I have a 1950’s Delta Homecraft bench top drill press. While I love the vintage, it’s not the most versatile machine. As a bench top, the clearance for taller workpieces has been a frequent frustration. And the work surface is fixed perpendicular to the bit.

I have a habit of making over-engineered solutions in these situations. Rather than a simple jig to do one job, or a commercial product, I cobble together something that I hope will be a versatile multi-use tool.
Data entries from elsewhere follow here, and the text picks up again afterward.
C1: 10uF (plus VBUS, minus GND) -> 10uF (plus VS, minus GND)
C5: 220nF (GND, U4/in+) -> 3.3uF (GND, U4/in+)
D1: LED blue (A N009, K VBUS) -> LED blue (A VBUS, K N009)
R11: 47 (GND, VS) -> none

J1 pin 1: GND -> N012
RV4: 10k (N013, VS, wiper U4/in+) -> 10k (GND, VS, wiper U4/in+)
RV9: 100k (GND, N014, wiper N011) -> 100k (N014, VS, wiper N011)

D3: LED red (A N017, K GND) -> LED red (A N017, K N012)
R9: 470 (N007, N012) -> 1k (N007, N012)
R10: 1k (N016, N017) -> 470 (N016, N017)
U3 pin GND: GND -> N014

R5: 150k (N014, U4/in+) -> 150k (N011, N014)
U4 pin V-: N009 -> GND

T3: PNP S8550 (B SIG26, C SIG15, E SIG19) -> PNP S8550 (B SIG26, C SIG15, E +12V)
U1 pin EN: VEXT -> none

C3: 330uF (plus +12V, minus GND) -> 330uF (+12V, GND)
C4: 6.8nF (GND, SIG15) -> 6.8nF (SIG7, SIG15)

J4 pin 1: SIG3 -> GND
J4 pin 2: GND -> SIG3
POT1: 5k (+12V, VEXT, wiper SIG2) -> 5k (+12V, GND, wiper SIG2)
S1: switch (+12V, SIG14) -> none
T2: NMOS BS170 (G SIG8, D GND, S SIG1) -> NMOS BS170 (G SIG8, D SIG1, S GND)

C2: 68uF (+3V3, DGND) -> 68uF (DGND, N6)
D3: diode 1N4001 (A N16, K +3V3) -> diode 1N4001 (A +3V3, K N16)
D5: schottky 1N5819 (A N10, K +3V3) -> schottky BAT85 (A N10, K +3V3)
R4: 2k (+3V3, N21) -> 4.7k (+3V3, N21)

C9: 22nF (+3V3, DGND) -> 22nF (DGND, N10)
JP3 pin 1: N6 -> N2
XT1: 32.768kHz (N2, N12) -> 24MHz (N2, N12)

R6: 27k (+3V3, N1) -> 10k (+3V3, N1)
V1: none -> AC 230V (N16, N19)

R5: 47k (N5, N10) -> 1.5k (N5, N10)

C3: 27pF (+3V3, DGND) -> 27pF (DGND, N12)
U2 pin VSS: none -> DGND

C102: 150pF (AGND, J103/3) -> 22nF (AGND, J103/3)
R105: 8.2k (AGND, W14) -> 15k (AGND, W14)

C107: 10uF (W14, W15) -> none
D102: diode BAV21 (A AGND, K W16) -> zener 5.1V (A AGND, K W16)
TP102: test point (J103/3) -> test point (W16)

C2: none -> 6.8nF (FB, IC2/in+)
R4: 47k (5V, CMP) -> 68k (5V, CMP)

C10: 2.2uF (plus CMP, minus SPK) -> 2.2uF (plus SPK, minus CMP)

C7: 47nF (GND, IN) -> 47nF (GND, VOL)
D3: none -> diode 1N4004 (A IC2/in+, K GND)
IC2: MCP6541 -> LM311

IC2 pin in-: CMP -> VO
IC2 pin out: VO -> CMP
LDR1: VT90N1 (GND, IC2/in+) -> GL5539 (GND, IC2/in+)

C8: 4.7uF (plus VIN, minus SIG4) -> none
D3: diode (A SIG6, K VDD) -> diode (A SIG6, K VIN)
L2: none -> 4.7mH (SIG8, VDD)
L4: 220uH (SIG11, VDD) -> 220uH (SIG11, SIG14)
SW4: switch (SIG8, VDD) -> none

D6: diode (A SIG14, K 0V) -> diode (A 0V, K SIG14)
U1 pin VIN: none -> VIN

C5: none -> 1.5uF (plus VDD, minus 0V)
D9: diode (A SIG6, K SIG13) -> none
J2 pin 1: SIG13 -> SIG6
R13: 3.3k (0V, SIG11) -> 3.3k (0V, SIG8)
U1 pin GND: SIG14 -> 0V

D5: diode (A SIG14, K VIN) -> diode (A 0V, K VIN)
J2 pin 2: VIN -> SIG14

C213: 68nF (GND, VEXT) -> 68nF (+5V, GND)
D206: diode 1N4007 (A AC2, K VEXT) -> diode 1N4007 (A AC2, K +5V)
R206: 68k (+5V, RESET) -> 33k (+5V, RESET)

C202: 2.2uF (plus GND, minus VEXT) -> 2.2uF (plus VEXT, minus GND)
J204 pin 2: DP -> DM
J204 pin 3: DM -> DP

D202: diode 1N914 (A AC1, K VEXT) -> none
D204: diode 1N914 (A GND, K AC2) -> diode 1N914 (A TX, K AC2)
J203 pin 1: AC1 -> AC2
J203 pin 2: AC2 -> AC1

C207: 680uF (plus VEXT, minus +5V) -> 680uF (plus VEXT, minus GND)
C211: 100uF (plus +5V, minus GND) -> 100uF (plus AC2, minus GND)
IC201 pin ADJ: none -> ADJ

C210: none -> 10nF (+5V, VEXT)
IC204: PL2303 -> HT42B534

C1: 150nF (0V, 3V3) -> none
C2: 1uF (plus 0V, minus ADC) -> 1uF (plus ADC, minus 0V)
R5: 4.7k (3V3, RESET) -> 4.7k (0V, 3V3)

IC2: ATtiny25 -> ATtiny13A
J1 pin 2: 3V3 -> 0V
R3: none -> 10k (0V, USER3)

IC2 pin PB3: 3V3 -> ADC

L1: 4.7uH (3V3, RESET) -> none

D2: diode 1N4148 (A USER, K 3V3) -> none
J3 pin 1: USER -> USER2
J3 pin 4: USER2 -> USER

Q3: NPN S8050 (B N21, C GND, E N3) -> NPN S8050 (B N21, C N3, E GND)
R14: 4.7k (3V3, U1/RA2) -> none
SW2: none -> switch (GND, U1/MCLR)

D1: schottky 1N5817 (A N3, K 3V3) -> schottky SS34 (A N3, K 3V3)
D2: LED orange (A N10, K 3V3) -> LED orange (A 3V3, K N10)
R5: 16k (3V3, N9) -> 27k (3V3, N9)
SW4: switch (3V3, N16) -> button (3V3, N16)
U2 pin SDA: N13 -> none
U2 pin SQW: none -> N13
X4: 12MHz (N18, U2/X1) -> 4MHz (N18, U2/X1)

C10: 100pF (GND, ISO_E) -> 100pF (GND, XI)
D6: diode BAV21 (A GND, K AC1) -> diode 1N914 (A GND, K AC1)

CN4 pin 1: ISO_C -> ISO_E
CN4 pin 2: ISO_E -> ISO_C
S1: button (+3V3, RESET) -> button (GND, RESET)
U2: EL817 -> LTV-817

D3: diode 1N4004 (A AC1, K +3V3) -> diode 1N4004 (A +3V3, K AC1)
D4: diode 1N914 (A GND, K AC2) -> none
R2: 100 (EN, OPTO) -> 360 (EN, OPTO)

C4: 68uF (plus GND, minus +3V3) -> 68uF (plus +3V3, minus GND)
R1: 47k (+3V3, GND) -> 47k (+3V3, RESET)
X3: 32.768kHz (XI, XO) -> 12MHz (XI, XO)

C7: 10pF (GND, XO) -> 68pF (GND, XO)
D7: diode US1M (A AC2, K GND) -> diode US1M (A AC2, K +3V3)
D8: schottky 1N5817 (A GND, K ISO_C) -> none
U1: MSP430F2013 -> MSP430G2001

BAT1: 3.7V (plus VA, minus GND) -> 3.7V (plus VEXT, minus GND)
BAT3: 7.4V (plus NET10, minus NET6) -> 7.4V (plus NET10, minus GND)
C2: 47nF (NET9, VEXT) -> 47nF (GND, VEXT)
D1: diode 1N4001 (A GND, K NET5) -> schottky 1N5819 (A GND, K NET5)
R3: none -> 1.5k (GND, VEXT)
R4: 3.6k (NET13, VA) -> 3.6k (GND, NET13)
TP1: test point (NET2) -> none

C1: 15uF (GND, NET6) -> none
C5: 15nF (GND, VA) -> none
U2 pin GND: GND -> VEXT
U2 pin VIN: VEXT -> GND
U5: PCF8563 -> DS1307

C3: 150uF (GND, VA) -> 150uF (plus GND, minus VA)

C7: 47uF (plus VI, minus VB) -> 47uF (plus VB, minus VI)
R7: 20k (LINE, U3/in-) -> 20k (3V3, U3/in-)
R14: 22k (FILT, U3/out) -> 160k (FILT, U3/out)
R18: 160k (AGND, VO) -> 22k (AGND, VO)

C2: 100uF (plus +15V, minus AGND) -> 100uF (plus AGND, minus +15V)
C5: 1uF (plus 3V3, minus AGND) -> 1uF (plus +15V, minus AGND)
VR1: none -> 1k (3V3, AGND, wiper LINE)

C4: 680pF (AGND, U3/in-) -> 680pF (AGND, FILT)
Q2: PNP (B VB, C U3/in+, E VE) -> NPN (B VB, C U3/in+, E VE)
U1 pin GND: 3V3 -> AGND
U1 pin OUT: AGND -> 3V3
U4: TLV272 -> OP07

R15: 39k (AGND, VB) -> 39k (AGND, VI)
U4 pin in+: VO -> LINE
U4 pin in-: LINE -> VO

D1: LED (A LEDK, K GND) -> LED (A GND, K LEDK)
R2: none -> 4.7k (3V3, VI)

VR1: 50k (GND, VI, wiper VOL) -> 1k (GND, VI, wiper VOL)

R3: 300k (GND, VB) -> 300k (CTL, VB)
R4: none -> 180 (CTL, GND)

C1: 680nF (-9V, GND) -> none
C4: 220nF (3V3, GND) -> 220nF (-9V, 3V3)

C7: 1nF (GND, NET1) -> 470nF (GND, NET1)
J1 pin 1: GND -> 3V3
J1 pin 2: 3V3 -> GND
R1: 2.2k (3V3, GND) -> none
So I began by mounting it on top of this old Craftsman table saw stand, but with the base reversed and the whole thing on wheels:










This got me a lot of clearance, but I still needed an adjustable work surface. I was working on a toddler chair, with a turned seat, and needed to hold the irregular piece at an angle to drill for the leg tenons, so I devised this using 1” EMT:


















It’s removable and adjustable, though a bit finicky to get just right. The mounts where the two frames meet can pivot, and can adjust on either frame. The two cross bars likewise can be adjusted along the frame. I’ll mount a flat work surface that can be adjusted along these axes as needed for angle and spacing.

It folds away for storage. I still have a lot of tweaks to make, but the basic idea was a success.


----------



## TwelveFoot (Dec 30, 2015)

I like the belt guard.


----------



## Bob Bengal (Jan 2, 2021)

Makes me feel better about some of the strange shop solutions I come up with. It doesn't flex in use?


----------